Ma scendiamo più nel dettaglio. 

“Il biogas è ottenuto tramite il processo naturale di digestione anaerobica, cioè tramite la degradazione di biomasse organiche da parte di microorganismi in assenza di ossigeno. Il biogas è costituito per circa il 55% da metano e per il resto da anidride carbonica” spiega Mirco Garuti, ricercatore al CRPA (Centro Ricerche Produzioni Animali ) di Reggio Emilia.

Il biogas può essere utilizzato per produrre energia elettrica e calore tramite impianti di cogenerazione oppure purificato ad un livello tale da essere immesso nella rete del gas naturale come biometano. Non solo: una volta nella rete del gas naturale, il biometano può essere distribuito, stoccato e utilizzato anche dopo mesi, con il vantaggio di utilizzare un’infrastruttura che già esiste.

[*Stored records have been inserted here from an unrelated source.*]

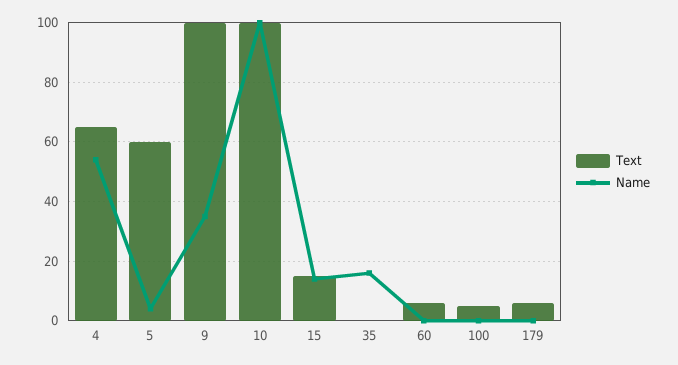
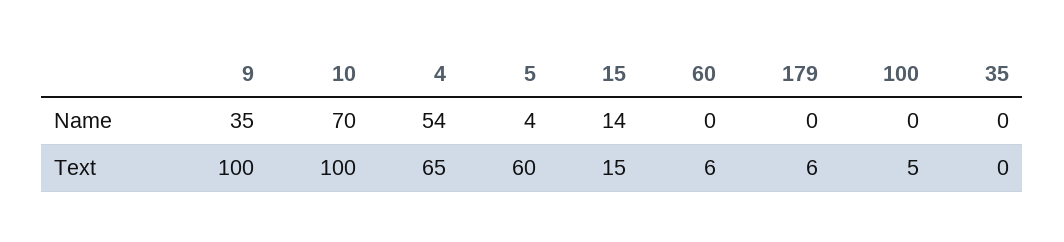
  {
    "Text": {
      "4": 65,
      "5": 60,
      "9": 100,
      "10": 100,
      "15": 15,
      "35": 0,
      "60": 6,
      "100": 5,
      "179": 6
    },
    "Name": {
      "4": 54,
      "5": 4,
      "9": 35,
-     "10": 100,
+     "10": 70,
      "15": 14,
-     "35": 15,
+     "35": 0,
      "60": 0,
      "100": 0,
      "179": 0
    }
  }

“Per ottenere biometano dal biogas è necessario separare la CO2 tramite processi chimici o chimico-fisici che vanno sotto il nome di “upgrading”; il biometano ottenuto può essere immesso nella rete distributiva e di stoccaggio del gas naturale e può essere impiegato come carburante per autotrazione ma anche per altri usi industriali per la produzione di energia elettrica e calore”. Trascurabili le differenze con il normale metano: “Chimicamente la molecola è del tutto assimilabile al gas naturale, con il vantaggio di non doverlo estrarre da fonti fossili non rinnovabili”.  Non solo. “Si tratta di una fonte programmabile e il residuo, che prende il nome di ‘digestato’, è un ottimo fertilizzante ricco di azoto e altri elementi nutritivi per le piante”.

“Il grande vantaggio di biogas e biometano”, prosegue Garuti, “è che si tratta di energia democratica, diffusa su tutto il territorio nazionale il cui modello di produzione si può estendere anche ai Paesi in via di sviluppo”. 

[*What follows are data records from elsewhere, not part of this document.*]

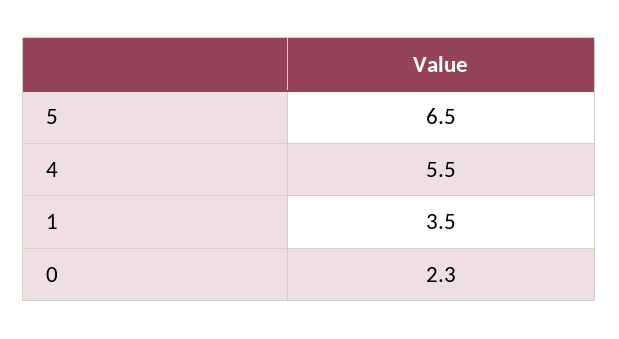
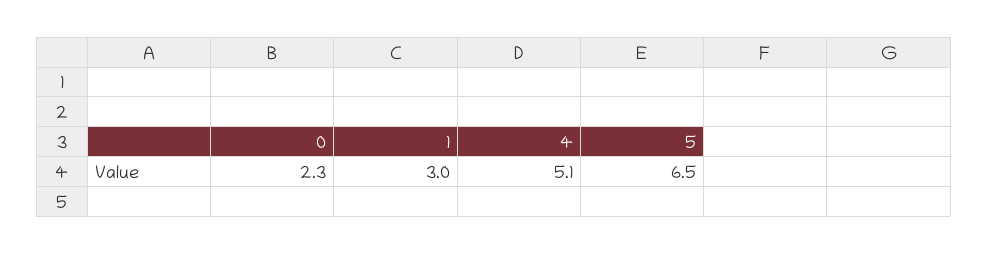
  {
    "5": 6.5,
-   "4": 5.5,
+   "4": 5.1,
-   "1": 3.5,
+   "1": 3,
    "0": 2.3
  }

Attualmente, in Italia, le regioni con più impianti di biogas sono Lombardia, Veneto ed Emilia-Romagna, quelle, cioè, in cui è maggiore la presenza di stalle e allevamenti zootecnici.

Mirco Garuti, ricercatore al CRPA di Reggio Emilia.
Mirco Garuti, ricercatore al CRPA di Reggio Emilia.

Chi sono i produttori di biogas e biometano?

Ma chi produce biogas e biometano? “Le forme sono diversificate – riprende Garuti – Per il biogas, a oggi in Italia la forma più tipica è un’azienda agricola solitamente associata ad allevamento zootecnico che opera un investimento per valorizzare residui agricoli ed effluenti zootecnici”.

Ma c’è interesse anche da parte di grandi realtà. Come nel caso del progetto “Biometano di filiera”, avviato dal gruppo Granarolo assieme alla Confederazione italiana dei bieticoltori (Cgbi, che rappresenta 5.200 aziende agricole e zootecniche italiane). Obiettivo: realizzare dieci nuovi impianti di biometano nell’arco di tre anni in Emilia-Romagna, Lombardia, Friuli-Venezia Giulia e Puglia per produrre 30 milioni di metri cubi di biometano agricolo all’anno, evitando l’emissione in atmosfera di 60mila tonnellate di anidride carbonica.

Al contempo si punta a mettere sul mercato circa 500mila tonnellate all’anno di digestato. L’investimento totale, riporta Il Sole 24 ore, è stimato in 70 milioni di euro, in parte finanziato con i fondi del PNRR. Gli impianti consentiranno di ridurre i costi di fornitura energetica e valorizzare ciò che fino a oggi sono scarti, abbattendo i costi di produzione e recuperando competitività.

Biometano, la normativa

L’Unione Europea ha una strategia sul biometano contenuta nel piano RePowerEU. Anche il governo italiano ha licenziato a settembre la normativa biometano ter, che favorisce la riconversione degli impianti di biogas agricolo già esistenti e la realizzazione di nuovi. Si tratta di una partita da 1,7 miliardi di euro. A breve i decreti attuativi, che definiranno i dettagli: potrebbero arrivare entro la fine del 2022.